May 8th 2009
California Sinks A Little More Into Its Sunset

T
his morning, Capt. Ed took a macro view of California and pronounced, “Maybe Escape from LA wasn’t so far-fetched after all.” Well, taking a much more micro view, I suggest we add Escape from Ventura as well, because what just happened there is emblematic of how tarnished the Golden State is.
By way of background, I draw your attention to the most recent news release by Santa Barabara Channel Keeper about water quality in the Santa Barbara channel. Channel Keeper, a spawn of Robert Kennedy’s River Keeper franchise, is an environmental group that crusades for better water quality because, you know, our water quality just sucks so bad. So here’s what the release said of the waters off Ventura County:
Ventura County beaches also fared better this year than last, showing a 37 percent decrease in the number of beach closing and advisory days – 452 in 2004, down from 720 in 2003. In California overall, the number of beach closing/advisory days decreased by 26 percent in 2004 to 3,985, from 5,384 in 2003.
Wow! That’s great! Maybe we could slack off a bit on the over-regulation and enjoy our considerable success at protecting our water quality.
Not on your life.
After a hearing that involved 11 hours of public comment, the Los Angeles Regional Water Quality Control Board (RWQCB) adopted a raft of tough new stormwater pollution rules for Ventura County aimed at keeping local waterways and beaches clean. The considerable financial burden the unelected RWQCB imposed will fall on taxpayers and land developers, two segments of the population that are just rolling in dough.
Taxpayers are getting creamed because the RWQCB is requiring the city and county of Ventura to step up water quality testing along the ocean beaches because, you know, the ocean’s getting cleaner. Here’s the Ventura County Star on the action:
The board added language just before the vote that calls for weekly, year-round beach water quality testing along county shores. The county and cities now have to figure out how to pay the tab.
++++++++++++++++++++
Tasks to complete:
1. Decide whether each statement agrees with the text on Ventura County water rules. Answer yes or no and quote the deciding words. (a) Ventura County's beach closing and advisory days fell from 720 in 2003 to 452 in 2004. (b) The RWQCB is an elected board. (c) The hearing included 11 hours of public comment.
2. Copy word for word the part of the text on Ventura County water rules that opens with the words containing "Not on your" and closes with "pay the tab.".
Rely only on the text above.

Collected data entries:
++++++++++++++++++++
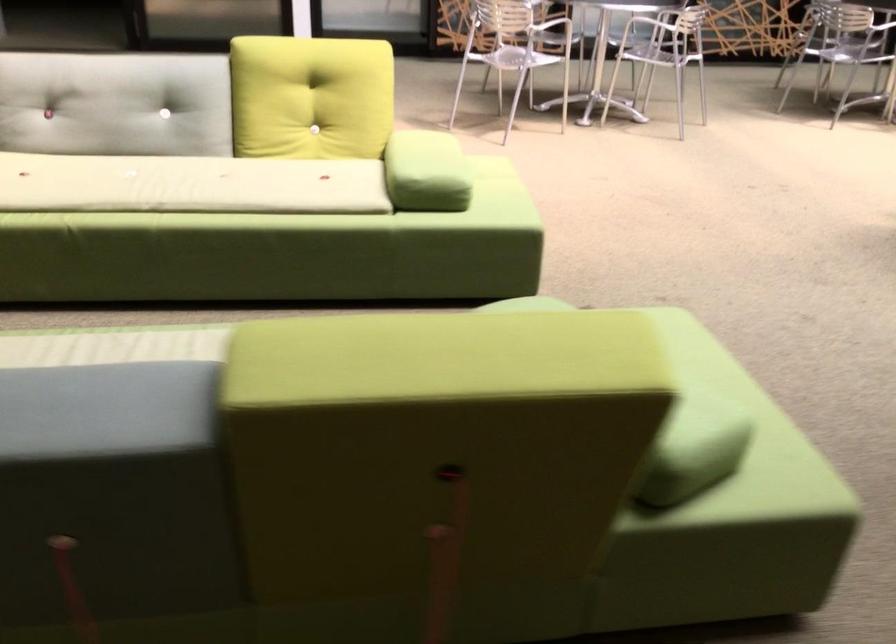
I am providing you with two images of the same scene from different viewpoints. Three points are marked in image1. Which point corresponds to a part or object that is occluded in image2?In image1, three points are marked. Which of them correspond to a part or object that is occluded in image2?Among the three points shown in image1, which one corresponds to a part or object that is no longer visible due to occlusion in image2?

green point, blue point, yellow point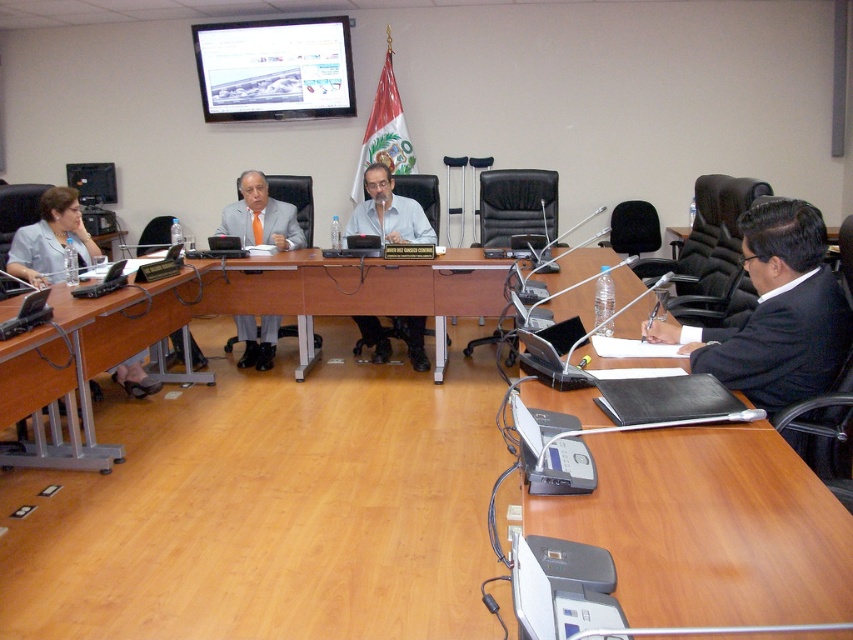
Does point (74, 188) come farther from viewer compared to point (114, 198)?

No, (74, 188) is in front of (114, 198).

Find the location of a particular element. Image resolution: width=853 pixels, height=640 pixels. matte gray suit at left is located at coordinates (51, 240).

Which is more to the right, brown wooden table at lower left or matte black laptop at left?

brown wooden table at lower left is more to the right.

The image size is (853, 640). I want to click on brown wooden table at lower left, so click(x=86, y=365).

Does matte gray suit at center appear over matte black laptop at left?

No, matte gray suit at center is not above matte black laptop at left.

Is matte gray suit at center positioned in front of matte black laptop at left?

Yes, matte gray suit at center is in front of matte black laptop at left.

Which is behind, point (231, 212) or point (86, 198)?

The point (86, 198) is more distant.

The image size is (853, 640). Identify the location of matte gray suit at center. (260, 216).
++++++++++++++++++++
Answers:
1.
(a) Yes: "452 in 2004, down from 720 in 2003"
(b) No: "the unelected RWQCB"
(c) Yes: "After a hearing that involved 11 hours of public comment"

2.
Not on your life.
After a hearing that involved 11 hours of public comment, the Los Angeles Regional Water Quality Control Board (RWQCB) adopted a raft of tough new stormwater pollution rules for Ventura County aimed at keeping local waterways and beaches clean. The considerable financial burden the unelected RWQCB imposed will fall on taxpayers and land developers, two segments of the population that are just rolling in dough.
Taxpayers are getting creamed because the RWQCB is requiring the city and county of Ventura to step up water quality testing along the ocean beaches because, you know, the ocean’s getting cleaner. Here’s the Ventura County Star on the action:
The board added language just before the vote that calls for weekly, year-round beach water quality testing along county shores. The county and cities now have to figure out how to pay the tab.